Applicability of Section 115JB
Section 115JB of the IT Act imposes liability on the following entities.
Domestic Companies: Unless otherwise exempted, all resident companies—including manufacturing, trade, and non-profit trusts registered under Section 12AA—must assess MAT.
Foreign Businesses: These businesses are only subject to taxation if their revenue originates or is assumed to originate in India (for example, through a permanent establishment).
Exempt Entities: Certain SEZ units are exempt entities under specific circumstances. Businesses taking advantage of profit-linked incentives are also covered. Recently, certain international businesses have set up Indian firms to generate passive revenue.
Taxation under Section 115JB
Every company registered in India is required by Section 115JB to pay a minimum tax equal to a specific proportion of its book profits, in addition to a cess and a surcharge. Every business must pay the greater of the following sums in accordance with Section 115JB provisions:
According to the standard rules, the tax burden is calculated on the tax rate to the business taxable income. For example, businesses with a turnover of Rs. 400 crores or less has to pay 25% tax along with a surcharge and a 4% cess.
A 15% tax rate with a cess and surcharge is applied to the profits reported in the company's records to determine the tax liability.
Up until September 20, 2019, the MAT rate was 18.5%. Following that, the Indian government lowered the tax rate in an effort to give businesses tax relief. For businesses that are members of the International Financial Service Centre and generate all of their profits from convertible foreign exchange, the Minimum Alternate Tax (MAT) is 9%. The following are included in the MAT, which is payable in accordance with Section 115JB:
Income tax payable
Additional interest, if applicable
Tax on distributed income/profits
Secondary and higher education cess (SHEC)
Health and Education Cess
A surcharge, if any
Book Profits of a Company
The earnings that a business posts following modifications to the profit and loss statement created in accordance with the Companies Act of 2013 are referred to as book profits. To determine book profits for calculating MAT, you must make specific additions and deletions to a company's earnings.

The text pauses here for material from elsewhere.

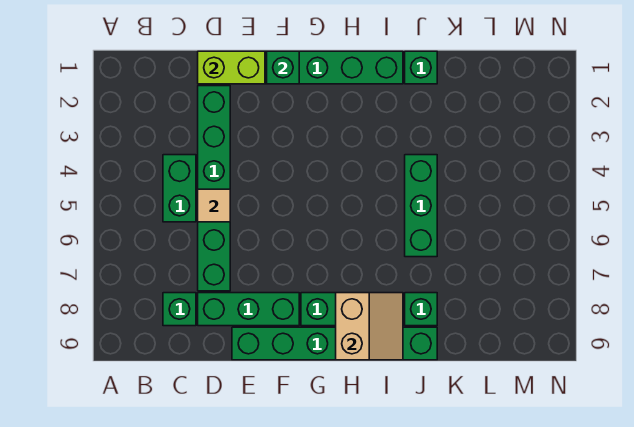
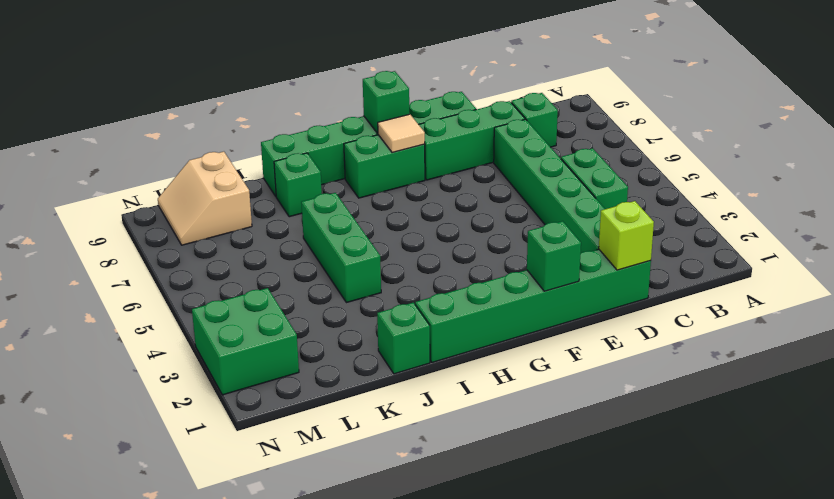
lime brick D1:E1 level 2 -> lime brick D1 level 2
tan tile D5 level 2 -> tan tile G8 level 2
none -> green brick G9 level 2
tan slope H8:I9 level 2 top H -> tan slope L8:M9 level 1 top L
none -> green brick M2:N3 level 1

Additions made to calculate book profits:
Provisions for meeting unascertained liabilities
Dividends paid during the financial year or those due but not yet paid
Dividend Distribution Tax (DDT)
Due or paid income tax
Education cess
Losses incurred by subsidiary companies
Revaluation reserve
Balances carried forward to reserves u/s 33AC
Adjustment entry for depreciation in the profit and loss account
Diminution value of assets
Deferred tax provisions
Capital gains earned from the transaction of securities
Loss of income due to the transfer of shares u/s 47
Expenses on patent royalty earnings
Interest and fees paid for the transaction of securities to foreign companies
The deductions made to arrive at book profit are as follows:
Income credited to the Profit and Loss u/s 10, 11, and 12
Withdrawals made from reserves credited to profit and loss statements
Depreciation added in the profit and loss accounts
Royalty income from patents under section 115BBF
Gains on transfer of units Section 47
Capital gains, fees, royalties, and/or interest from a foreign company
Capital gains on transfers to a business trust under the provisions of Section 47
Deferred tax charged to the Profit and Loss Statement
Notional gain from imposing charges on the carrying amount of share units of Special Purpose Vehicles (SPVs).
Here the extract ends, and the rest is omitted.